*Task requirements*
Reproduce the section of the listing that begins at the line containing "left knee: (80, 400)" and finishes at the line containing "right hip: (188, 283)". Include both end lines and nothing beyond them.

*Exercise data*
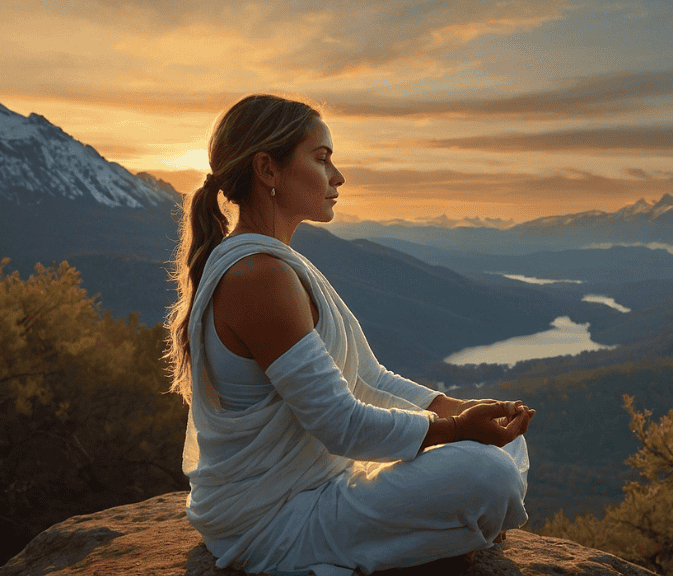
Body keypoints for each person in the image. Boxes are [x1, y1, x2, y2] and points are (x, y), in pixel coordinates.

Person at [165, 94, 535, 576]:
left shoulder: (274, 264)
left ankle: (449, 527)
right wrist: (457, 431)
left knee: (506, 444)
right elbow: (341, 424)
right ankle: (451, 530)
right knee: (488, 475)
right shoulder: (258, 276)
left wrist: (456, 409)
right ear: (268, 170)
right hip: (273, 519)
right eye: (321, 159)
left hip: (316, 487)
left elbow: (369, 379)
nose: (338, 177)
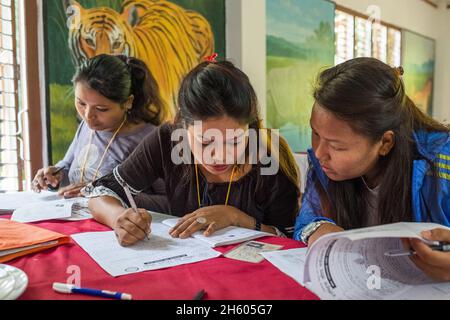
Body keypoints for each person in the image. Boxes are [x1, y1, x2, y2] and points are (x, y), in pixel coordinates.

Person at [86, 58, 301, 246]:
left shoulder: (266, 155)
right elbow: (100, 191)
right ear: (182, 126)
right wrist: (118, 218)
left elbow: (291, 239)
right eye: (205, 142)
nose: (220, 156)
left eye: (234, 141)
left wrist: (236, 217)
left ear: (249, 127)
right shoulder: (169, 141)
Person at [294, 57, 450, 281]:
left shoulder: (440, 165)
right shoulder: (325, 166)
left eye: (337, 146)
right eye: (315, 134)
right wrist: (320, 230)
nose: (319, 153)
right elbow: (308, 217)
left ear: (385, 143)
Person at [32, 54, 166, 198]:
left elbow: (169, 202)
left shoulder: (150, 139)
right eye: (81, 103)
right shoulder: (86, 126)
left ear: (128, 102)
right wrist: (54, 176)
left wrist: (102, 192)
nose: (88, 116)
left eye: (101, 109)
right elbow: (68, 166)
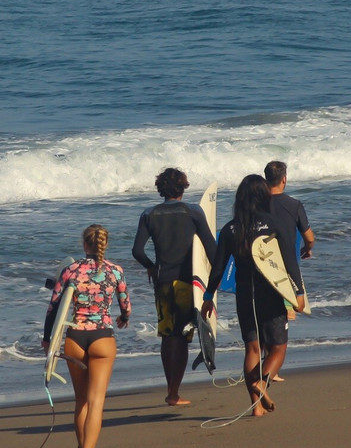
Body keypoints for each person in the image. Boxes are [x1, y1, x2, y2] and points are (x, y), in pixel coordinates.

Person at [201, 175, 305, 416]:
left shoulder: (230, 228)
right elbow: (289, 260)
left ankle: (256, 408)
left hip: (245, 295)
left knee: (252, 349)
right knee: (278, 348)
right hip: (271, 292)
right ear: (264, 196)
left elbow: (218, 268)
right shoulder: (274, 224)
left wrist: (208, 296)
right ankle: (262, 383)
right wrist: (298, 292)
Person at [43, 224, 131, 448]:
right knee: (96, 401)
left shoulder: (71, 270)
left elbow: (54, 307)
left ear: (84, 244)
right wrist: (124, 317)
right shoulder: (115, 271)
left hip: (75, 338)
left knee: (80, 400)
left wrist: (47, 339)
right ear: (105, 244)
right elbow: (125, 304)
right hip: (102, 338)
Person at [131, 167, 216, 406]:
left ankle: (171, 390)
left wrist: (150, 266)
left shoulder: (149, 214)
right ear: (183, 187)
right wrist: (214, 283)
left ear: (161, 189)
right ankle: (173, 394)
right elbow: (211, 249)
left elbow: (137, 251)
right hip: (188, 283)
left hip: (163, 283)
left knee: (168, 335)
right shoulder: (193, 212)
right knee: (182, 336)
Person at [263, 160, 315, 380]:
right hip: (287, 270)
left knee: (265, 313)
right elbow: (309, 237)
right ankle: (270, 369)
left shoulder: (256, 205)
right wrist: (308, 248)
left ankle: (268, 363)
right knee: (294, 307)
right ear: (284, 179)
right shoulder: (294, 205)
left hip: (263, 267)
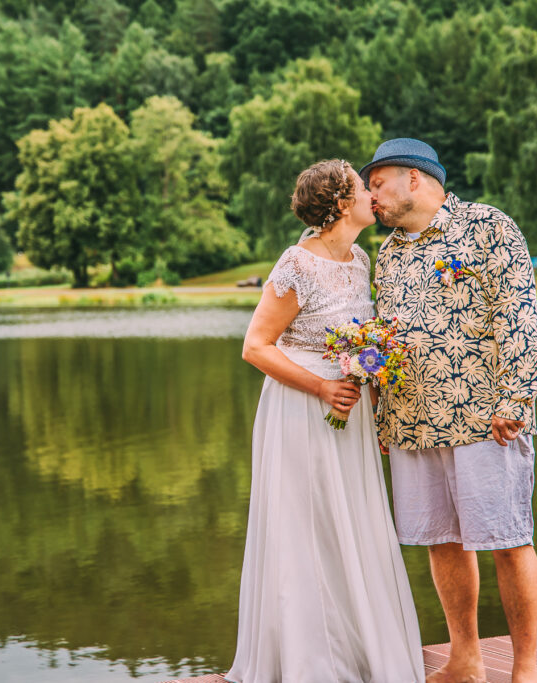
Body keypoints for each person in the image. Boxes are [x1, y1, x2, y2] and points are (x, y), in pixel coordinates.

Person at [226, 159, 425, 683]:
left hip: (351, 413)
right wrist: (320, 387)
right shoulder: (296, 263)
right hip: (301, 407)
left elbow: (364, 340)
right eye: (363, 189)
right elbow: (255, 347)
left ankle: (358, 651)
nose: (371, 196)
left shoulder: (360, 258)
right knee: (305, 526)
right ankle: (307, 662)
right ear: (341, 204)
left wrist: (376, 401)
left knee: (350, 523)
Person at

---

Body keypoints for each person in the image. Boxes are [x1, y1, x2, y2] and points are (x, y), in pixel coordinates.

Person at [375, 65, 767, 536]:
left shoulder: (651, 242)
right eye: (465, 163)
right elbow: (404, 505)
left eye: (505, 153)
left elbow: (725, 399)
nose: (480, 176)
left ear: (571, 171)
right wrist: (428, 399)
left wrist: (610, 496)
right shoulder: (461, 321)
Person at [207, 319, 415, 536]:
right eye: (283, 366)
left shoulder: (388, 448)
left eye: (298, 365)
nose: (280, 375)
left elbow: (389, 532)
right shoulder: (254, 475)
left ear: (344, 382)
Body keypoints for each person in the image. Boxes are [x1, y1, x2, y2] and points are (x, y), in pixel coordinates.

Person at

*Response area*
left knee: (80, 400)
left wrist: (47, 339)
right ear: (105, 244)
right elbow: (125, 304)
right hip: (102, 338)
Person at [131, 167, 216, 406]:
left ankle: (171, 390)
left wrist: (150, 266)
left shoulder: (149, 214)
right ear: (183, 187)
right wrist: (214, 283)
left ear: (161, 189)
right ankle: (173, 394)
right elbow: (211, 249)
left elbow: (137, 251)
right hip: (188, 283)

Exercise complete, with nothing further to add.